Page images with their extracted text
========
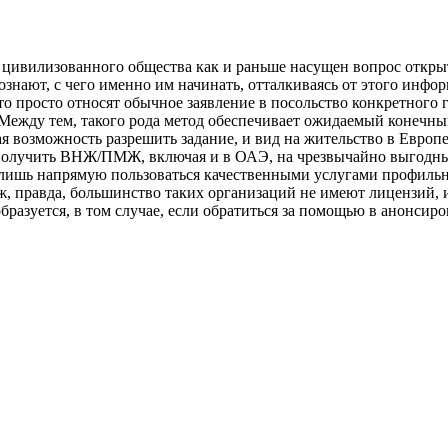
й цивилизованного общества как и раньше насущен вопрос откр
сознают, с чего именно им начинать, отталкиваясь от этого инф
о просто относят обычное заявление в посольство конкретного го
ежду тем, такого рода метод обеспечивает ожидаемый конечный р
ая возможность разрешить задание, и вид на жительство в Евро
заполучить ВНЖ/ПМЖ, включая и в ОАЭ, на чрезвычайно выгодны
лишь напрямую пользоваться качественными услугами профильно
, правда, большинство таких организаций не имеют лицензий, 
бразуется, в том случае, если обратиться за помощью в анонсир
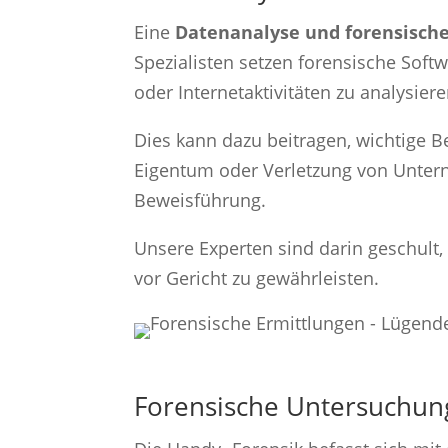
Eine
Datenanalyse und forensisc
Spezialisten setzen forensische Soft
oder Internetaktivitäten zu analysie
Dies kann dazu beitragen, wichtige B
Eigentum oder Verletzung von Untern
Beweisführung.
Unsere Experten sind darin geschult
vor Gericht zu gewährleisten.
Forensische Untersuchun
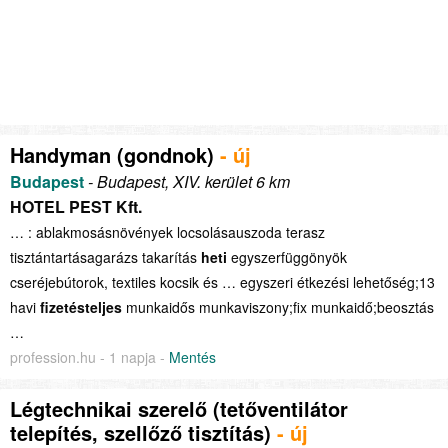
Handyman (gondnok)
- új
Budapest
- Budapest, XIV. kerület 6 km
HOTEL PEST Kft.
… : ablakmosásnövények locsolásauszoda terasz
tisztántartásagarázs takarítás
heti
egyszerfüggönyök
cseréjebútorok, textiles kocsik és … egyszeri étkezési lehetőség;13
havi
fizetésteljes
munkaidős munkaviszony;fix munkaidő;beosztás
…
profession.hu - 1 napja -
Mentés
Légtechnikai szerelő (tetőventilátor
telepítés, szellőző tisztítás)
- új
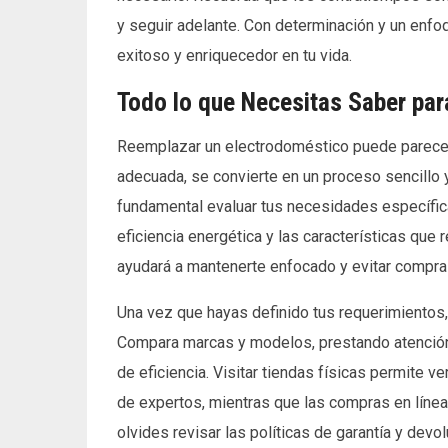
y seguir adelante. Con determinación y un enfo
exitoso y enriquecedor en tu vida.
Todo lo que Necesitas Saber pa
Reemplazar un electrodoméstico puede parecer 
adecuada, se convierte en un proceso sencillo 
fundamental evaluar tus necesidades específica
eficiencia energética y las características que r
ayudará a mantenerte enfocado y evitar compra
Una vez que hayas definido tus requerimientos,
Compara marcas y modelos, prestando atención a
de eficiencia. Visitar tiendas físicas permite 
de expertos, mientras que las compras en líne
olvides revisar las políticas de garantía y dev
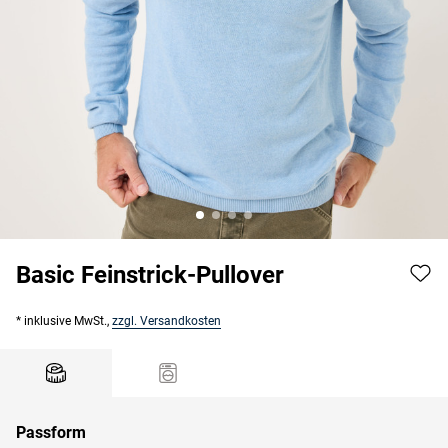
Basic Feinstrick-Pullover
* inklusive MwSt.,
zzgl. Versandkosten
Passform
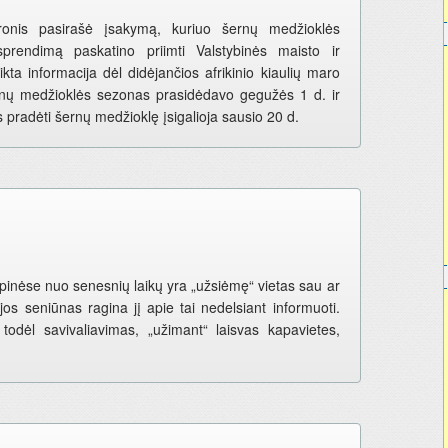
uronis pasirašė įsakymą, kuriuo šernų medžioklės
prendimą paskatino priimti Valstybinės maisto ir
eikta informacija dėl didėjančios afrikinio kiaulių maro
rnų medžioklės sezonas prasidėdavo gegužės 1 d. ir
 pradėti šernų medžioklę įsigalioja sausio 20 d.
inėse nuo senesnių laikų yra „užsiėmę“ vietas sau ar
jos seniūnas ragina jį apie tai nedelsiant informuoti.
, todėl savivaliavimas, „užimant“ laisvas kapavietes,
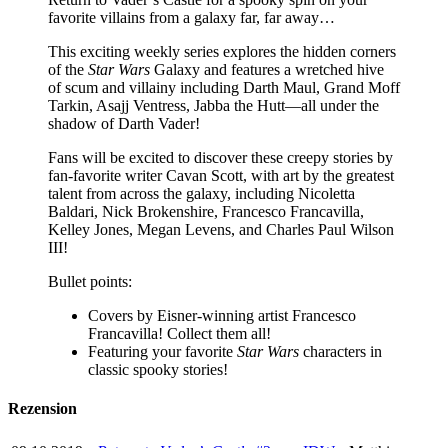
favorite villains from a galaxy far, far away…
This exciting weekly series explores the hidden corners
of the
Star Wars
Galaxy and features a wretched hive
of scum and villainy including Darth Maul, Grand Moff
Tarkin, Asajj Ventress, Jabba the Hutt—all under the
shadow of Darth Vader!
Fans will be excited to discover these creepy stories by
fan-favorite writer Cavan Scott, with art by the greatest
talent from across the galaxy, including Nicoletta
Baldari, Nick Brokenshire, Francesco Francavilla,
Kelley Jones, Megan Levens, and Charles Paul Wilson
III!
Bullet points:
Covers by Eisner-winning artist Francesco
Francavilla! Collect them all!
Featuring your favorite
Star Wars
characters in
classic spooky stories!
Rezension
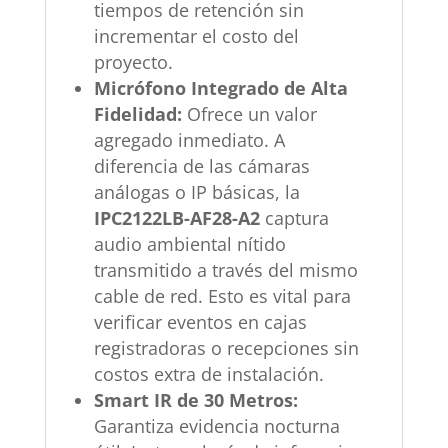
tiempos de retención sin
incrementar el costo del
proyecto.
Micrófono Integrado de Alta
Fidelidad:
Ofrece un valor
agregado inmediato. A
diferencia de las cámaras
análogas o IP básicas, la
IPC2122LB-AF28-A2
captura
audio ambiental nítido
transmitido a través del mismo
cable de red. Esto es vital para
verificar eventos en cajas
registradoras o recepciones sin
costos extra de instalación.
Smart IR de 30 Metros:
Garantiza evidencia nocturna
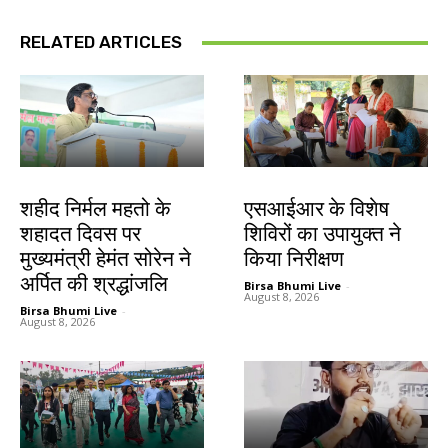
RELATED ARTICLES
जमशेदपुर
खूंटी
शहीद निर्मल महतो के
एसआईआर के विशेष
शहादत दिवस पर
शिविरों का उपायुक्त ने
मुख्यमंत्री हेमंत सोरेन ने
किया निरीक्षण
अर्पित की श्रद्धांजलि
Birsa Bhumi Live
-
August 8, 2026
Birsa Bhumi Live
-
August 8, 2026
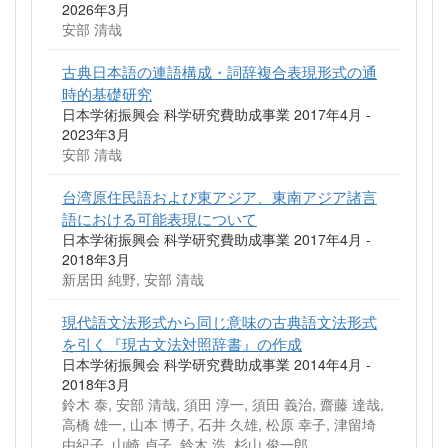
2026年3月
安部 清哉
古典日本語の連語構成・詞辞複合表現形式の通
時的基礎研究
日本学術振興会 科学研究費助成事業 2017年4月 -
2023年3月
安部 清哉
台湾原住民語および東アジア、東南アジア諸言
語における可能表現について
日本学術振興会 科学研究費助成事業 2017年4月 -
2018年3月
新居田 純野, 安部 清哉
現代語文法形式から同じ意味の古典語文法形式
を引く『現古文法対照辞書』の作成
日本学術振興会 科学研究費助成事業 2014年4月 -
2018年3月
鈴木 泰, 安部 清哉, 須田 淳一, 須田 義治, 齋藤 達哉,
高橋 雄一, 山本 博子, 石井 久雄, 松原 幸子, 津留埼
由紀子, 山崎 貞子, 鈴木 浩, 杉山 俊一郎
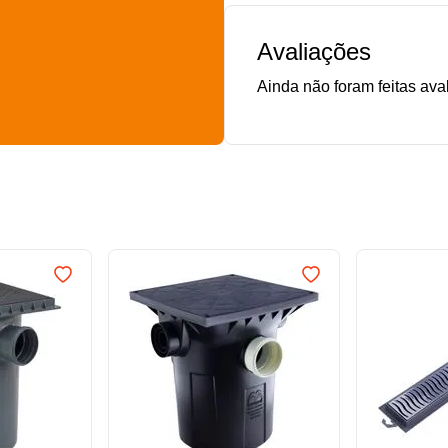
Avaliações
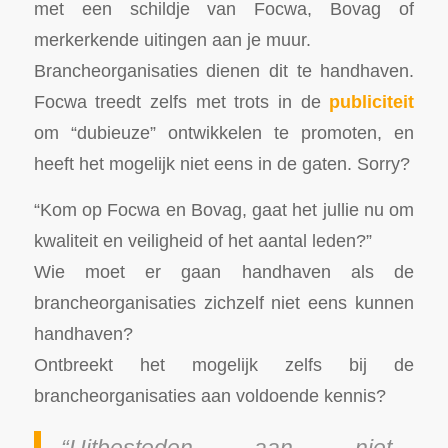
met een schildje van Focwa, Bovag of
merkerkende uitingen aan je muur.
Brancheorganisaties dienen dit te handhaven.
Focwa treedt zelfs met trots in de
publiciteit
om “dubieuze” ontwikkelen te promoten, en
heeft het mogelijk niet eens in de gaten. Sorry?
“Kom op Focwa en Bovag, gaat het jullie nu om
kwaliteit en veiligheid of het aantal leden?”
Wie moet er gaan handhaven als de
brancheorganisaties zichzelf niet eens kunnen
handhaven?
Ontbreekt het mogelijk zelfs bij de
brancheorganisaties aan voldoende kennis?
“Uitbesteden aan niet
========
▶ EXERCISE:
Extract every line of text from all the rows above verbatim, leaving the pictures out of your answer.

▶ RESPONSE BOX:
й цивилизованного общества как и раньше насущен вопрос откр
сознают, с чего именно им начинать, отталкиваясь от этого инф
о просто относят обычное заявление в посольство конкретного го
ежду тем, такого рода метод обеспечивает ожидаемый конечный р
ая возможность разрешить задание, и вид на жительство в Евро
заполучить ВНЖ/ПМЖ, включая и в ОАЭ, на чрезвычайно выгодны
лишь напрямую пользоваться качественными услугами профильно
, правда, большинство таких организаций не имеют лицензий, 
бразуется, в том случае, если обратиться за помощью в анонсир
Eine
Datenanalyse und forensisc
Spezialisten setzen forensische Soft
oder Internetaktivitäten zu analysie
Dies kann dazu beitragen, wichtige B
Eigentum oder Verletzung von Untern
Beweisführung.
Unsere Experten sind darin geschult
vor Gericht zu gewährleisten.
Forensische Untersuchun
Handyman (gondnok)
- új
Budapest
- Budapest, XIV. kerület 6 km
HOTEL PEST Kft.
… : ablakmosásnövények locsolásauszoda terasz
tisztántartásagarázs takarítás
heti
egyszerfüggönyök
cseréjebútorok, textiles kocsik és … egyszeri étkezési lehetőség;13
havi
fizetésteljes
munkaidős munkaviszony;fix munkaidő;beosztás
…
profession.hu - 1 napja -
Mentés
Légtechnikai szerelő (tetőventilátor
telepítés, szellőző tisztítás)
- új
y seguir adelante. Con determinación y un enfo
exitoso y enriquecedor en tu vida.
Todo lo que Necesitas Saber pa
Reemplazar un electrodoméstico puede parecer 
adecuada, se convierte en un proceso sencillo 
fundamental evaluar tus necesidades específica
eficiencia energética y las características que r
ayudará a mantenerte enfocado y evitar compra
Una vez que hayas definido tus requerimientos,
Compara marcas y modelos, prestando atención a
de eficiencia. Visitar tiendas físicas permite 
de expertos, mientras que las compras en líne
olvides revisar las políticas de garantía y dev
Basic Feinstrick-Pullover
* inklusive MwSt.,
zzgl. Versandkosten
Passform
uronis pasirašė įsakymą, kuriuo šernų medžioklės
prendimą paskatino priimti Valstybinės maisto ir
eikta informacija dėl didėjančios afrikinio kiaulių maro
rnų medžioklės sezonas prasidėdavo gegužės 1 d. ir
 pradėti šernų medžioklę įsigalioja sausio 20 d.
inėse nuo senesnių laikų yra „užsiėmę“ vietas sau ar
jos seniūnas ragina jį apie tai nedelsiant informuoti.
, todėl savivaliavimas, „užimant“ laisvas kapavietes,
favorite villains from a galaxy far, far away…
This exciting weekly series explores the hidden corners
of the
Star Wars
Galaxy and features a wretched hive
of scum and villainy including Darth Maul, Grand Moff
Tarkin, Asajj Ventress, Jabba the Hutt—all under the
shadow of Darth Vader!
Fans will be excited to discover these creepy stories by
fan-favorite writer Cavan Scott, with art by the greatest
talent from across the galaxy, including Nicoletta
Baldari, Nick Brokenshire, Francesco Francavilla,
Kelley Jones, Megan Levens, and Charles Paul Wilson
III!
Bullet points:
Covers by Eisner-winning artist Francesco
Francavilla! Collect them all!
Featuring your favorite
Star Wars
characters in
classic spooky stories!
Rezension
tiempos de retención sin
incrementar el costo del
proyecto.
Micrófono Integrado de Alta
Fidelidad:
Ofrece un valor
agregado inmediato. A
diferencia de las cámaras
análogas o IP básicas, la
IPC2122LB-AF28-A2
captura
audio ambiental nítido
transmitido a través del mismo
cable de red. Esto es vital para
verificar eventos en cajas
registradoras o recepciones sin
costos extra de instalación.
Smart IR de 30 Metros:
Garantiza evidencia nocturna
RELATED ARTICLES
जमशेदपुर
खूंटी
शहीद निर्मल महतो के
एसआईआर के विशेष
शहादत दिवस पर
शिविरों का उपायुक्त ने
मुख्यमंत्री हेमंत सोरेन ने
किया निरीक्षण
अर्पित की श्रद्धांजलि
Birsa Bhumi Live
-
August 8, 2026
Birsa Bhumi Live
-
August 8, 2026
2026年3月
安部 清哉
古典日本語の連語構成・詞辞複合表現形式の通
時的基礎研究
日本学術振興会 科学研究費助成事業 2017年4月 -
2023年3月
安部 清哉
台湾原住民語および東アジア、東南アジア諸言
語における可能表現について
日本学術振興会 科学研究費助成事業 2017年4月 -
2018年3月
新居田 純野, 安部 清哉
現代語文法形式から同じ意味の古典語文法形式
を引く『現古文法対照辞書』の作成
日本学術振興会 科学研究費助成事業 2014年4月 -
2018年3月
鈴木 泰, 安部 清哉, 須田 淳一, 須田 義治, 齋藤 達哉,
高橋 雄一, 山本 博子, 石井 久雄, 松原 幸子, 津留埼
由紀子, 山崎 貞子, 鈴木 浩, 杉山 俊一郎
Avaliações
met een schildje van Focwa, Bovag of
merkerkende uitingen aan je muur.
Brancheorganisaties dienen dit te handhaven.
Focwa treedt zelfs met trots in de
publiciteit
om “dubieuze” ontwikkelen te promoten, en
heeft het mogelijk niet eens in de gaten. Sorry?
“Kom op Focwa en Bovag, gaat het jullie nu om
kwaliteit en veiligheid of het aantal leden?”
Wie moet er gaan handhaven als de
brancheorganisaties zichzelf niet eens kunnen
handhaven?
Ontbreekt het mogelijk zelfs bij de
brancheorganisaties aan voldoende kennis?
“Uitbesteden aan niet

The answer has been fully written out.